* [WHAT YOU WILL DO] Determine how many lines in the entries contain the word "hand", and give that number with no other text.

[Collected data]
■ ■ ■ ■

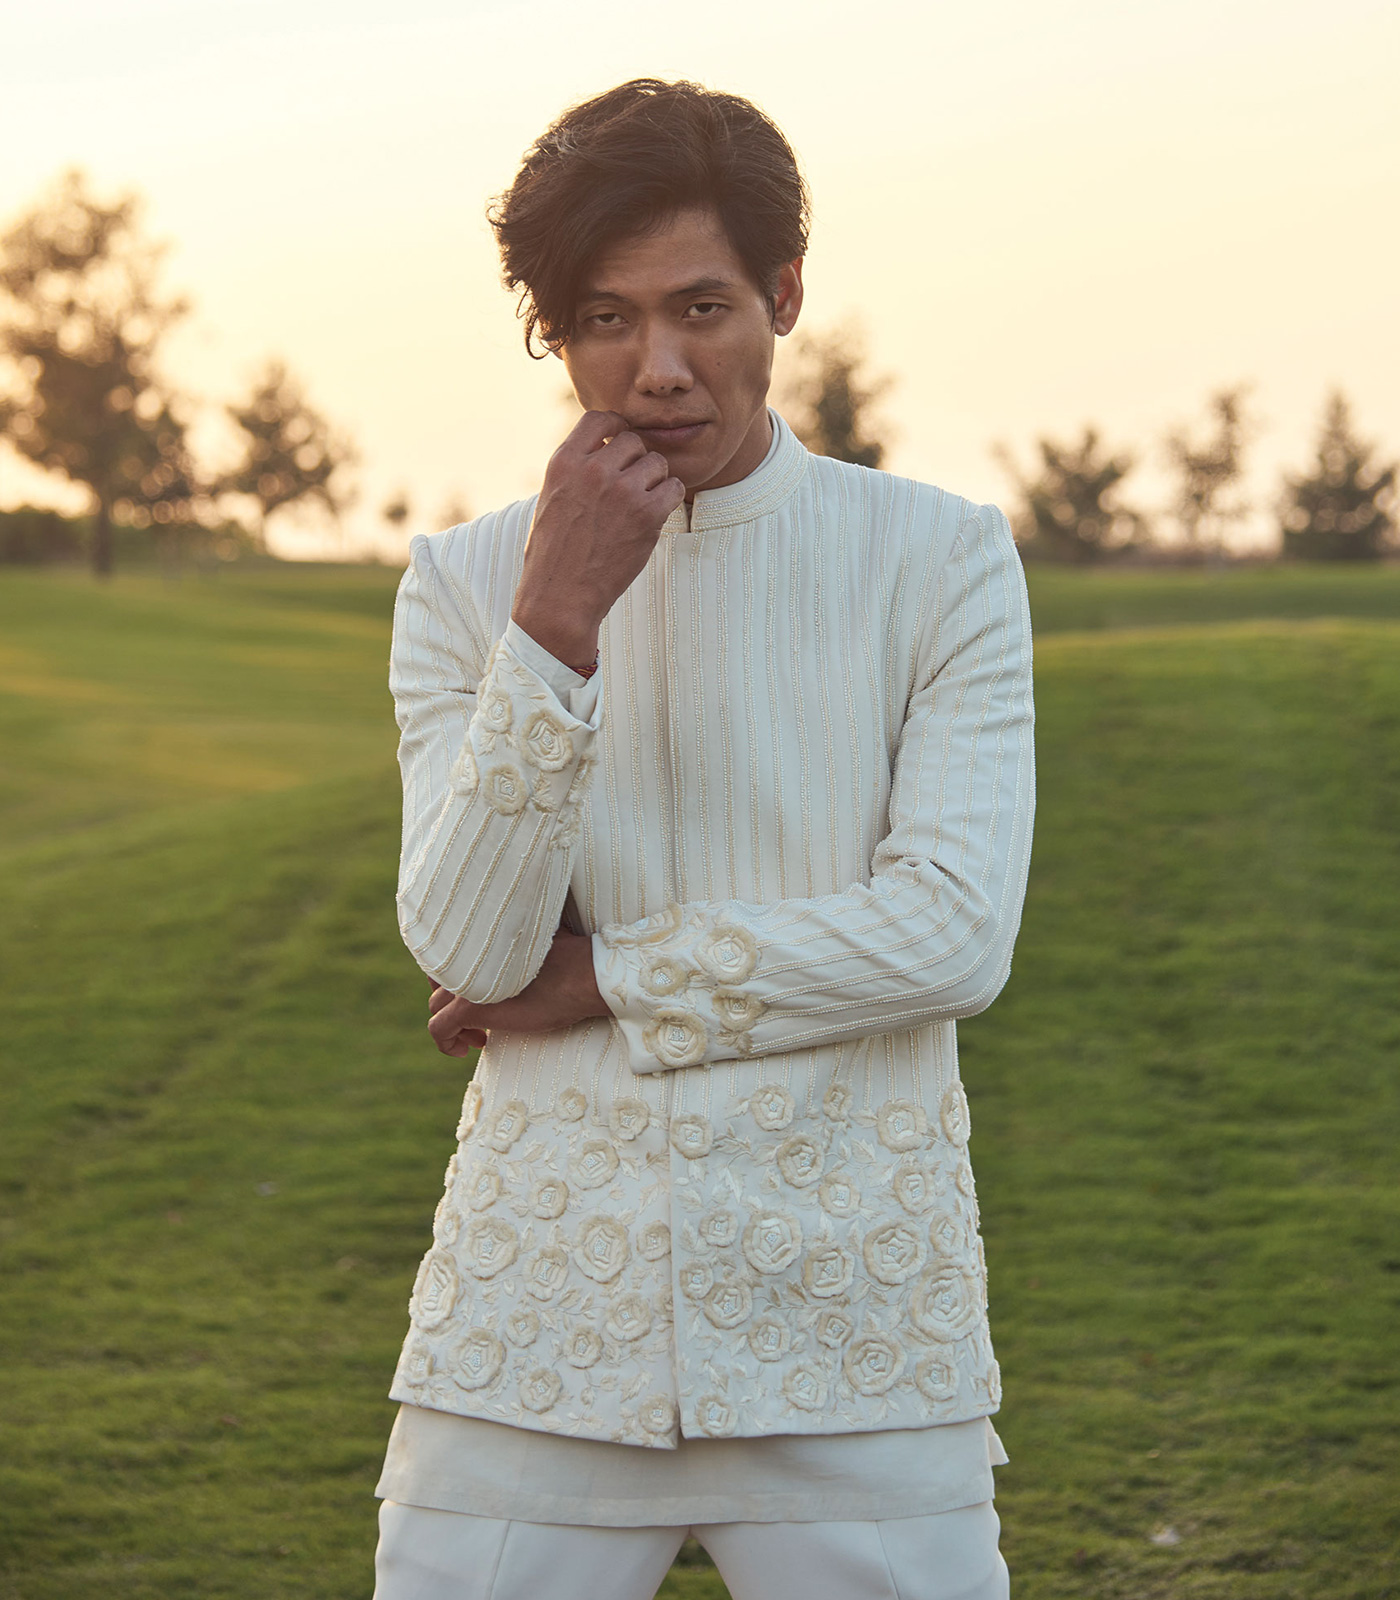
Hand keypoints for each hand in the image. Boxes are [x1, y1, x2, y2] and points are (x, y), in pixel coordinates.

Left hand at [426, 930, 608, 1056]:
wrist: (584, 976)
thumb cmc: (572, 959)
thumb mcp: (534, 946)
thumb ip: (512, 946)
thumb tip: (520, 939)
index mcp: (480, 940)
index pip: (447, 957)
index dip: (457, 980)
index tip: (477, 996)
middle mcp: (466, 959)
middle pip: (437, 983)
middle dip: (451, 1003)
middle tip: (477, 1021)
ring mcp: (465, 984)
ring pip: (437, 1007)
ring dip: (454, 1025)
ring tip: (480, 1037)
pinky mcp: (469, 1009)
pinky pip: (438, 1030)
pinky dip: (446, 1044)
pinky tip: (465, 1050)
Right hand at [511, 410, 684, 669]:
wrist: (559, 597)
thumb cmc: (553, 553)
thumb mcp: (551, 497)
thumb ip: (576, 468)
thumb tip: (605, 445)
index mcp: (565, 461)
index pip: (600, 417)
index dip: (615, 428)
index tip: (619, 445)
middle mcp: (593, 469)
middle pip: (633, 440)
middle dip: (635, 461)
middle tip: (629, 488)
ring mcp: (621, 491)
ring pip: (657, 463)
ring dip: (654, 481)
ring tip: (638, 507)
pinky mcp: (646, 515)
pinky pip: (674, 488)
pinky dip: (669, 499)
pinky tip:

■ ■ ■ ■

* [RESPONSE TO THIS EXERCISE] 3